2020年2月4日に、経済産業省管轄の「第55回 調達価格等算定委員会」で決まった、2020年度の固定価格買取制度(FIT)の委員長価格案が公表されました。「委員長価格案」となってはいますが、2019年度認定のFITは価格が 14円+税 になったときも、ほぼ変更がなかったので、十中八九これで決まりでしょう。

調達価格等算定委員会 2020年度委員長価格案

区分 2019年度FIT価格 2020年度FIT価格 調達期間
10kW未満(住宅用) 24円 出力制御ありは26円 21円で共通 10年
10kW以上50kW未満(産業用低圧) 14円+税 13円+税(*1) 20年

(*1)2020年度から自家消費型の地域活用要件を設定する。

2020年1月末に開催された第3回 資産運用EXPOにご来場いただいたお客様のなかには「もう投資用太陽光は終わったんでしょ?」とおっしゃる方もいらっしゃいましたが、もちろん過去に設備認定を受けた物件は従来のFIT(20年間)は保障され、これから販売されていくでしょうが、これから新規で設備認定を受けて販売される低圧物件は事実上なくなるでしょう。

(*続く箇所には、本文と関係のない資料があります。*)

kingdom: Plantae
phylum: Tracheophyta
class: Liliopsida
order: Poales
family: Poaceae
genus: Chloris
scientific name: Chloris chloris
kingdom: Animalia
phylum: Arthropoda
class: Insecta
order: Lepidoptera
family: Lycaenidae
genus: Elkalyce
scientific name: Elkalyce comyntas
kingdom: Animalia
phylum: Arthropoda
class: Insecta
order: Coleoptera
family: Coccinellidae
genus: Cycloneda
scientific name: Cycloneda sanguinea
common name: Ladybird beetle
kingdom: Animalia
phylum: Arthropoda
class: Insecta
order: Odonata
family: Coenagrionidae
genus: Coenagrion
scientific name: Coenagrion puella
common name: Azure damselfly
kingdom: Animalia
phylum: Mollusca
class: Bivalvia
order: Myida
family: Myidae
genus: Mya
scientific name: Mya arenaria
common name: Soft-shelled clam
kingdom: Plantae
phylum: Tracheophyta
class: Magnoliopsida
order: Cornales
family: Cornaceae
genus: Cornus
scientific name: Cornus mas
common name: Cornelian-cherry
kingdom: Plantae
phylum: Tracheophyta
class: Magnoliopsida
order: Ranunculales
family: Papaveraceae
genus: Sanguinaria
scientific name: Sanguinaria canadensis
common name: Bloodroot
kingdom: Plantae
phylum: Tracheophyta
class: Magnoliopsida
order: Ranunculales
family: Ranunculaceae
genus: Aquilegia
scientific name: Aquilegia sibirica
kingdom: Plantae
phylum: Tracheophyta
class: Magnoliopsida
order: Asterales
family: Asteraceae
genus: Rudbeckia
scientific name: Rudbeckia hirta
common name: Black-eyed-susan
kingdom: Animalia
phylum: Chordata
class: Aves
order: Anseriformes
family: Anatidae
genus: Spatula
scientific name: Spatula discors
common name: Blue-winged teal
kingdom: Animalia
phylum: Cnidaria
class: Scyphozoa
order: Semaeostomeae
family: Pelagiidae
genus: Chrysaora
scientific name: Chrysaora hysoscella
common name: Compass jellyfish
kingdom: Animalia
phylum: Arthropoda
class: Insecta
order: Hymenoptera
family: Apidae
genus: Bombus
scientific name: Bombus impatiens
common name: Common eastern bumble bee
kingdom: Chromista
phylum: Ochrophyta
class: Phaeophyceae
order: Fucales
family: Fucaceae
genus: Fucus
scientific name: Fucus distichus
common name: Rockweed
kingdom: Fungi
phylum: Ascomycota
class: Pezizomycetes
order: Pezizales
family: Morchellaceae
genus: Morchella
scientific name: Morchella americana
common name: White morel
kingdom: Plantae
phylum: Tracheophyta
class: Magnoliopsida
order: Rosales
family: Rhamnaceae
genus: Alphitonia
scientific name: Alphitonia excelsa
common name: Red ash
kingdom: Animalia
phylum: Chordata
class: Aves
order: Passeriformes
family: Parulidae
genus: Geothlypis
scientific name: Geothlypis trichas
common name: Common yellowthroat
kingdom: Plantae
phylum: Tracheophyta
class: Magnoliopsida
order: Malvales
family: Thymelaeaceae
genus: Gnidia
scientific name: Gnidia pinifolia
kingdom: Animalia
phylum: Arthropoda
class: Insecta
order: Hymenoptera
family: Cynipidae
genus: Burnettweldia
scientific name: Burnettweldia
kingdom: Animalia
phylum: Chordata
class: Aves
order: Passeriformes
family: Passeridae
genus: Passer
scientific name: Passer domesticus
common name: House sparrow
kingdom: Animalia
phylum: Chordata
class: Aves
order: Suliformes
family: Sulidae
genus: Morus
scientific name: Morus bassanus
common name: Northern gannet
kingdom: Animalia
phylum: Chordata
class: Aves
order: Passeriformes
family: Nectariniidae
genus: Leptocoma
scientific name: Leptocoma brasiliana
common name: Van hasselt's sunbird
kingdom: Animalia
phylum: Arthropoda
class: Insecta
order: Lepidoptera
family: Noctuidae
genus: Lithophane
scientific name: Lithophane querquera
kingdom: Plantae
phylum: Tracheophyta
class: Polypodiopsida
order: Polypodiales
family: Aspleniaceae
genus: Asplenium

なぜなら、2020年度の低圧太陽光(10kW以上50kW未満)のFIT価格は 13円+税 ですが、プラス要件として「自家消費型の地域活用要件を設定」が付与されたからです。

自家消費型の地域活用要件とは

と資料に記載されています。気になる点は定義にでてきた「区分」についてです。
以前の太陽光は、FIT価格の分類としては、住宅用(10kW未満)と産業用(投資用)低圧(10kW以上50kW未満)、産業用(投資用)高圧(50kW以上250kW未満)、それ以上の入札制(250kW以上)と分かれていました。
しかし今回の議論は住宅用と産業用低圧を一緒くたにした「小規模事業用太陽光発電」と定義されたのです。

そして地域活用案件の内容には以下の論議が展開されました。

  • 余剰売電を行う設備構造・事業計画
  • 災害時に活用可能な設備構造・事業計画

つまり住宅用太陽光の余剰売電と同じことになったわけです。
これにより2020年度に認定を受ける、従来型の投資用太陽光低圧物件はゼロということになりました。

今年の投資用太陽光の展望

今、買い増しを含め、新築の投資用太陽光発電を始めようと考えている方は、すでに経済産業省に認定をうけた、市場に出回っている物件のなかから購入することとなりますから、希望の条件に合った物件を見つけた後、吟味にかける時間と購入までのスピードが勝負ということになります。
別の手段としては、投資用のセカンダリ(中古)太陽光市場が早期に醸成されれば、利益のあがる物件が手に入るようになるかもしれません。